What you should do – Exactly the lines below starting at the line with "vezes, podemos ficar" and ending at the line with "Kadınhanı Profesyonel Web Tasarım" are wanted, with both ends included. Leave out the pictures and add no other lines.
# # # # #
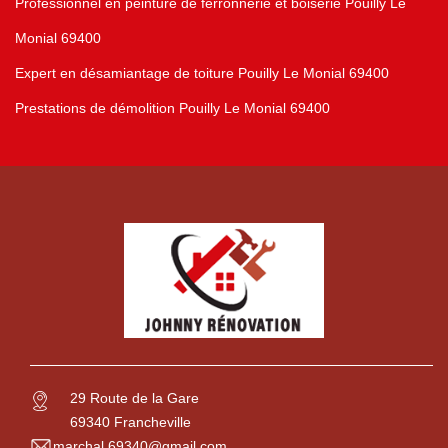
Professionnel en peinture de ferronnerie et boiserie Pouilly Le
Monial 69400
Expert en désamiantage de toiture Pouilly Le Monial 69400
Prestations de démolition Pouilly Le Monial 69400
29 Route de la Gare
69340 Francheville
marchal.69340@gmail.com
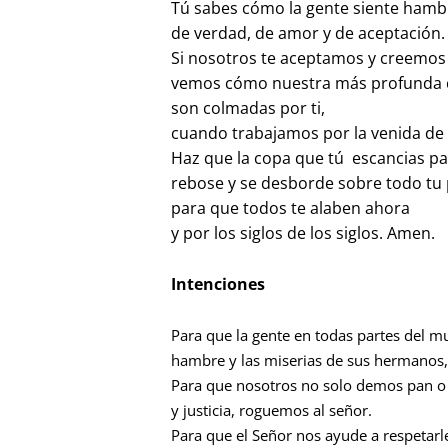
Tú sabes cómo la gente siente hamb
de verdad, de amor y de aceptación.
Si nosotros te aceptamos y creemos 
vemos cómo nuestra más profunda c
son colmadas por ti,
cuando trabajamos por la venida de 
Haz que la copa que tú escancias p
rebose y se desborde sobre todo tu
para que todos te alaben ahora
y por los siglos de los siglos. Amen.
Intenciones
Para que la gente en todas partes del mu
hambre y las miserias de sus hermanos
Para que nosotros no solo demos pan o 
y justicia, roguemos al señor.
Para que el Señor nos ayude a respetarle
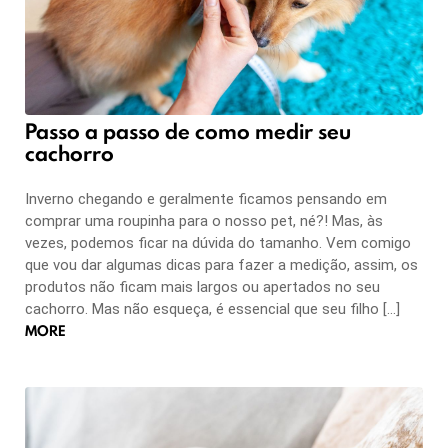
Passo a passo de como medir seu
cachorro
Inverno chegando e geralmente ficamos pensando em
comprar uma roupinha para o nosso pet, né?! Mas, às
vezes, podemos ficar na dúvida do tamanho. Vem comigo
que vou dar algumas dicas para fazer a medição, assim, os
produtos não ficam mais largos ou apertados no seu
cachorro. Mas não esqueça, é essencial que seu filho […]
MORE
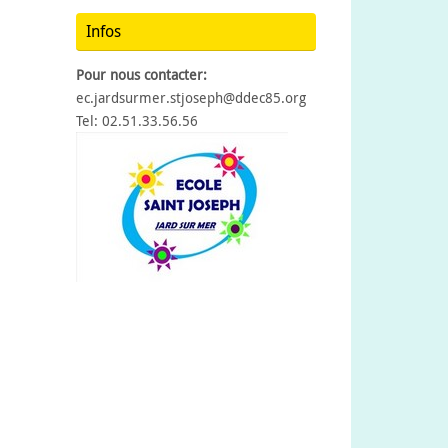
Infos
Pour nous contacter:
ec.jardsurmer.stjoseph@ddec85.org
Tel: 02.51.33.56.56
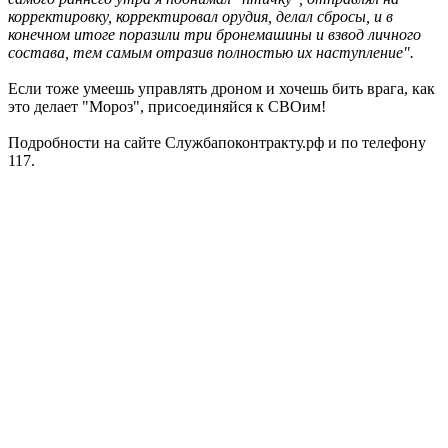
корректировку, корректировал орудия, делал сбросы, и в
конечном итоге поразили три бронемашины и взвод личного
состава, тем самым отразив полностью их наступление".
Если тоже умеешь управлять дроном и хочешь бить врага, как
это делает "Мороз", присоединяйся к СВОим!
Подробности на сайте Службапоконтракту.рф и по телефону
117.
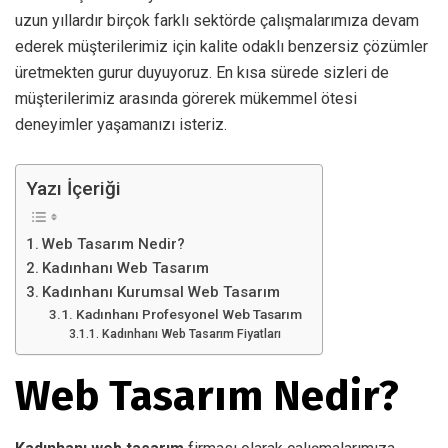
uzun yıllardır birçok farklı sektörde çalışmalarımıza devam
ederek müşterilerimiz için kalite odaklı benzersiz çözümler
üretmekten gurur duyuyoruz. En kısa sürede sizleri de
müşterilerimiz arasında görerek mükemmel ötesi
deneyimler yaşamanızı isteriz.
Yazı İçeriği
Web Tasarım Nedir?
Kadınhanı Web Tasarım
Kadınhanı Kurumsal Web Tasarım
Kadınhanı Profesyonel Web Tasarım
Kadınhanı Web Tasarım Fiyatları
Web Tasarım Nedir?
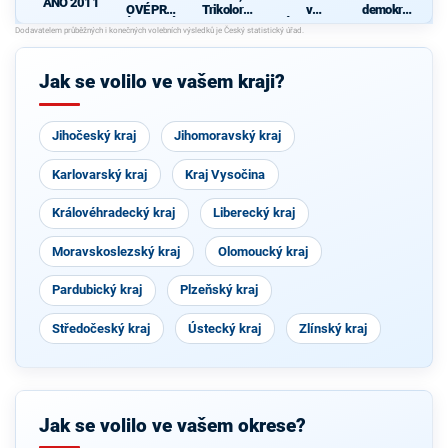
ANO 2011
OVÉ PRO
Trikolora a
v
demokrati
ÚSTECKÝ
PRO
Ústeckém
cká strana
KRAJ
kraji –
KSČM,
SOCDEM,
Jak se volilo ve vašem kraji?
ČSNS
Jihočeský kraj
Jihomoravský kraj
Karlovarský kraj
Kraj Vysočina
Královéhradecký kraj
Liberecký kraj
Moravskoslezský kraj
Olomoucký kraj
Pardubický kraj
Plzeňský kraj
Středočeský kraj
Ústecký kraj
Zlínský kraj
Jak se volilo ve vašem okrese?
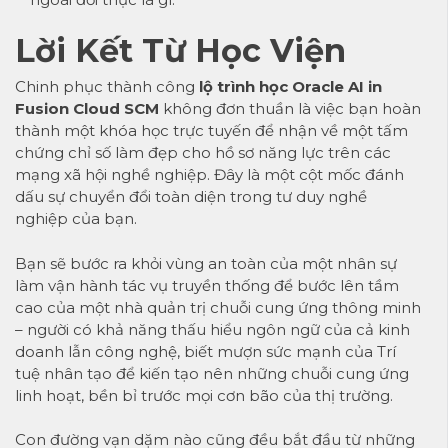
Lời Kết Từ Học Viện
Chinh phục thành công
lộ trình học
Oracle AI in
Fusion Cloud SCM
không đơn thuần là việc bạn hoàn
thành một khóa học trực tuyến để nhận về một tấm
chứng chỉ số làm đẹp cho hồ sơ năng lực trên các
mạng xã hội nghề nghiệp. Đây là một cột mốc đánh
dấu sự chuyển đổi toàn diện trong tư duy nghề
nghiệp của bạn.
Bạn sẽ bước ra khỏi vùng an toàn của một nhân sự
làm vận hành tác vụ truyền thống để bước lên tầm
cao của một nhà quản trị chuỗi cung ứng thông minh
– người có khả năng thấu hiểu ngôn ngữ của cả kinh
doanh lẫn công nghệ, biết mượn sức mạnh của Trí
tuệ nhân tạo để kiến tạo nên những chuỗi cung ứng
linh hoạt, bền bỉ trước mọi cơn bão của thị trường.
Con đường vạn dặm nào cũng đều bắt đầu từ những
# # # # #
Task response –
vezes, podemos ficar na dúvida do tamanho. Vem comigo
que vou dar algumas dicas para fazer a medição, assim, os
produtos não ficam mais largos ou apertados no seu
cachorro. Mas não esqueça, é essencial que seu filho […]
MORE
Infos
Pour nous contacter:
ec.jardsurmer.stjoseph@ddec85.org
Tel: 02.51.33.56.56
корректировку, корректировал орудия, делал сбросы, и в
конечном итоге поразили три бронемашины и взвод личного
состава, тем самым отразив полностью их наступление".
Если тоже умеешь управлять дроном и хочешь бить врага, как
это делает "Мороз", присоединяйся к СВОим!
Подробности на сайте Службапоконтракту.рф и по телефону
117.
uzun yıllardır birçok farklı sektörde çalışmalarımıza devam
ederek müşterilerimiz için kalite odaklı benzersiz çözümler
üretmekten gurur duyuyoruz. En kısa sürede sizleri de
müşterilerimiz arasında görerek mükemmel ötesi
deneyimler yaşamanızı isteriz.
Yazı İçeriği
Web Tasarım Nedir?
Kadınhanı Web Tasarım
Kadınhanı Kurumsal Web Tasarım
Kadınhanı Profesyonel Web Tasarım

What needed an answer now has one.